> _WORK INSTRUCTIONS_
1. According to the passage about Wanda Glenn, which company administered the Sears Long Term Disability Plan?
2. Retype the part of the passage about Wanda Glenn between "In 1989, Wanda" and "transplant. Glenn, 461 F.3d at 663.", inclusive.

> _TEXT PROVIDED_
· · ·

In 1989, Wanda Glenn's heart suddenly stopped. Glenn v. MetLife, 461 F.3d 660, 663 (6th Cir. 2006). Medical doctors resuscitated her and surgically implanted a defibrillator. Id. In 1994, Glenn began working as a sales manager for Sears, Roebuck and Company ("Sears"). Brief for Petitioner at 3. However, in 2000, Dr. Rajendra Patel diagnosed her with an enlarged and weakened heart. Brief for Petitioner at 3. Dr. Patel advised her to stop working and referred her to a specialist to determine whether her condition necessitated a heart transplant. Glenn, 461 F.3d at 663.

Glenn filed a disability claim with the Sears Long Term Disability Plan ("Plan"), administered by Metropolitan Life Insurance Company ("MetLife"). Brief for Petitioner at 3-4. Metlife decided that Glenn was eligible to receive benefit and began payments. Id. at 5. Two months later, MetLife directed Glenn to file for Social Security benefits. Glenn, 461 F.3d at 663. An administrative judge found Glenn totally disabled and began payments. Id. Because the Plan reduced MetLife's payments by whatever Social Security benefits a plan beneficiary was eligible, Glenn reimbursed MetLife the amount due. Id.; Brief for Petitioner at 6.

· · ·

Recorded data
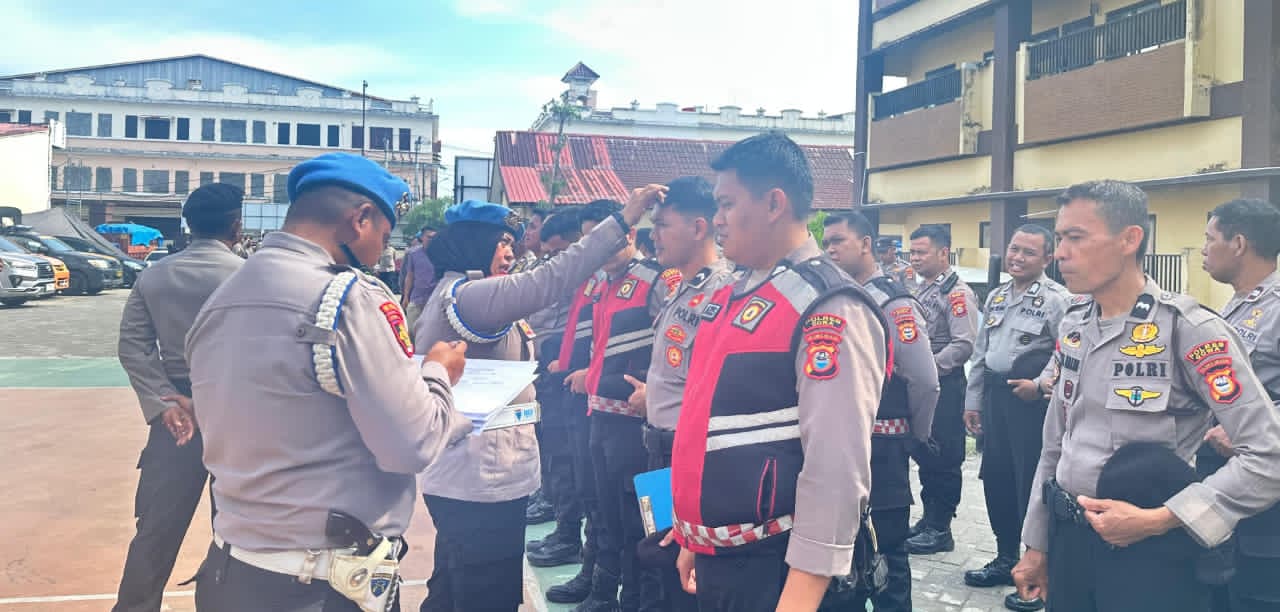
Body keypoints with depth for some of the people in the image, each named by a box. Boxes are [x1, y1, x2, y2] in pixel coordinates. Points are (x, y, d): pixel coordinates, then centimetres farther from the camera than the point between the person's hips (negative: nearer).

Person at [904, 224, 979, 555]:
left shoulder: (957, 293, -12)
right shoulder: (919, 291, 15)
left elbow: (964, 345, -19)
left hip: (944, 387, -9)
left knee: (943, 459, 0)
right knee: (923, 454, 15)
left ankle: (940, 529, 9)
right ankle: (928, 519, 27)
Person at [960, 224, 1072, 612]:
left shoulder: (1057, 299, -10)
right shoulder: (996, 297, 13)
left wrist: (1039, 383, -22)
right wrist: (973, 401, 14)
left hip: (1033, 401, -7)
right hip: (996, 396, 8)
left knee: (1032, 486, -2)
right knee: (995, 479, 15)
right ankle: (1006, 558, 31)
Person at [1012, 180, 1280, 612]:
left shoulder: (1188, 329, -14)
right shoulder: (1072, 328, 6)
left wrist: (1158, 520, -21)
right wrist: (1036, 545, 13)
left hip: (1147, 552, -6)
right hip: (1067, 539, 6)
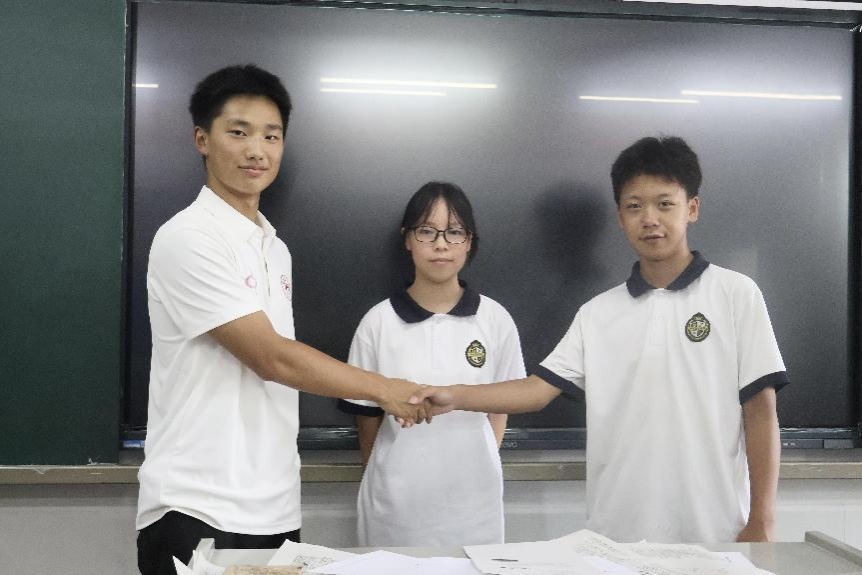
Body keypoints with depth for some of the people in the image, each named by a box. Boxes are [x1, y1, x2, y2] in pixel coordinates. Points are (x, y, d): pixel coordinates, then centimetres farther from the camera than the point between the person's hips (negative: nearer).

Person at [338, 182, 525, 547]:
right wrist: (385, 483, 9)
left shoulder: (495, 320, -1)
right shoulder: (378, 322, -4)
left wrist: (478, 466, 7)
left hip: (473, 500, 1)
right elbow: (367, 418, 4)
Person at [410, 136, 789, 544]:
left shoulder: (735, 295, -1)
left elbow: (760, 411, -3)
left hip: (713, 531, -2)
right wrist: (454, 396, -14)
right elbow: (540, 387, 0)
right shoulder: (597, 313, 8)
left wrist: (761, 521, -6)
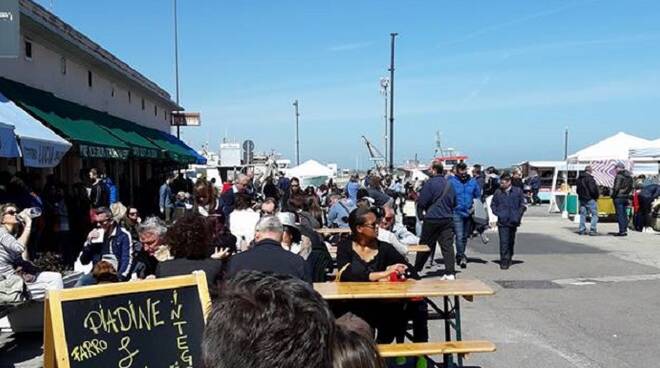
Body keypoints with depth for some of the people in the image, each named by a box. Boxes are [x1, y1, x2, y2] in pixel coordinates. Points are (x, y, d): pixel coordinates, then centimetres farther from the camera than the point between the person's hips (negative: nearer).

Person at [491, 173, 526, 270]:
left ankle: (509, 259, 28)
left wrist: (518, 216, -4)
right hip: (502, 222, -1)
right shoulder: (498, 192, 2)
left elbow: (522, 205, 6)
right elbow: (493, 205, 12)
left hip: (513, 221, 1)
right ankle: (504, 261, -6)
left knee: (511, 242, 13)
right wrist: (497, 213, -3)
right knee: (503, 242, -9)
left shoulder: (518, 191, 2)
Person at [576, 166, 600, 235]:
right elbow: (593, 189, -18)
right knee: (594, 214, 0)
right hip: (590, 199, -7)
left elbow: (578, 189, 18)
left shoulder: (579, 178, 11)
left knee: (583, 214, 12)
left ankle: (581, 229, 11)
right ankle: (592, 229, -6)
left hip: (581, 199, 7)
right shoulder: (589, 178, -15)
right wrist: (596, 196, -3)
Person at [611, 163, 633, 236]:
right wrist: (628, 195, 20)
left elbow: (616, 187, -19)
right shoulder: (629, 176, 13)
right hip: (626, 197, 8)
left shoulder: (619, 176, -14)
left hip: (619, 197, -8)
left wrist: (613, 195, -9)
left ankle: (622, 231, -7)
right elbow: (631, 187, 17)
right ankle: (625, 230, 17)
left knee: (620, 214, -6)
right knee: (624, 214, 13)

· · ·

> _TASK RESPONSES_
1. Metropolitan Life Insurance Company (MetLife).

2.
In 1989, Wanda Glenn's heart suddenly stopped. Glenn v. MetLife, 461 F.3d 660, 663 (6th Cir. 2006). Medical doctors resuscitated her and surgically implanted a defibrillator. Id. In 1994, Glenn began working as a sales manager for Sears, Roebuck and Company ("Sears"). Brief for Petitioner at 3. However, in 2000, Dr. Rajendra Patel diagnosed her with an enlarged and weakened heart. Brief for Petitioner at 3. Dr. Patel advised her to stop working and referred her to a specialist to determine whether her condition necessitated a heart transplant. Glenn, 461 F.3d at 663.